INSTRUCTIONS FOR THE TASK: Find every line below where the string "coordinate" shows up, and copy those lines.

** RECORDS PROVIDED follows **

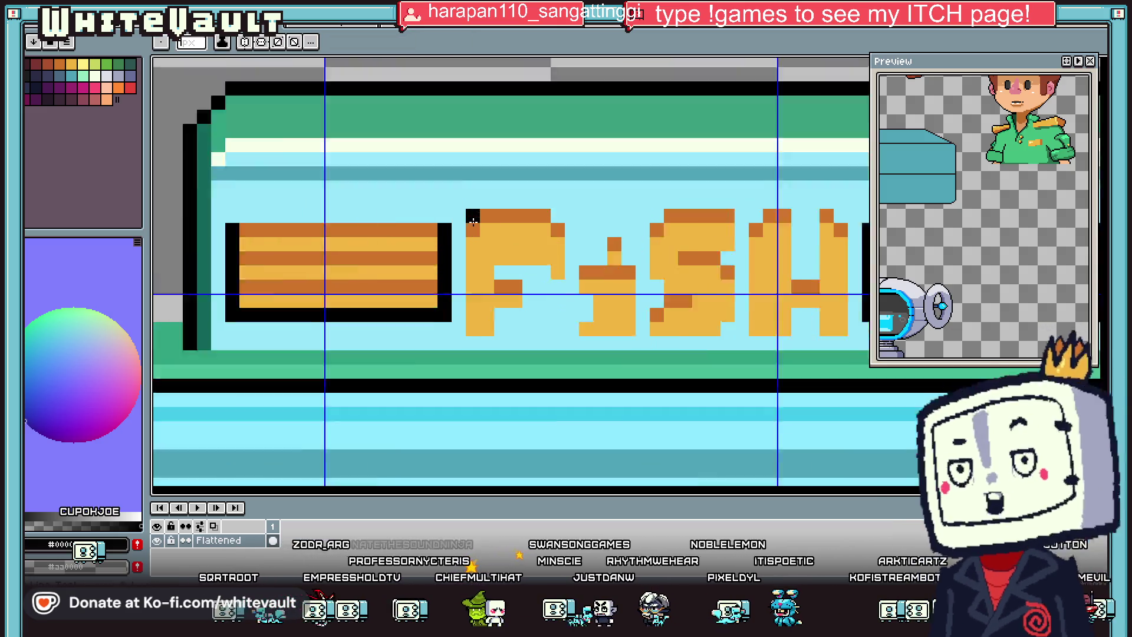
{"action": "mouse_move", "coordinate": [457, 233]}
{"action": "left_mouse_down"}
{"action": "mouse_move", "coordinate": [452, 361]}
{"action": "mouse_move", "coordinate": [481, 381]}
{"action": "mouse_move", "coordinate": [541, 344]}
{"action": "left_mouse_up"}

** End of RECORDS PROVIDED **

SOLUTION BELOW:
{"action": "mouse_move", "coordinate": [457, 233]}
{"action": "mouse_move", "coordinate": [452, 361]}
{"action": "mouse_move", "coordinate": [481, 381]}
{"action": "mouse_move", "coordinate": [541, 344]}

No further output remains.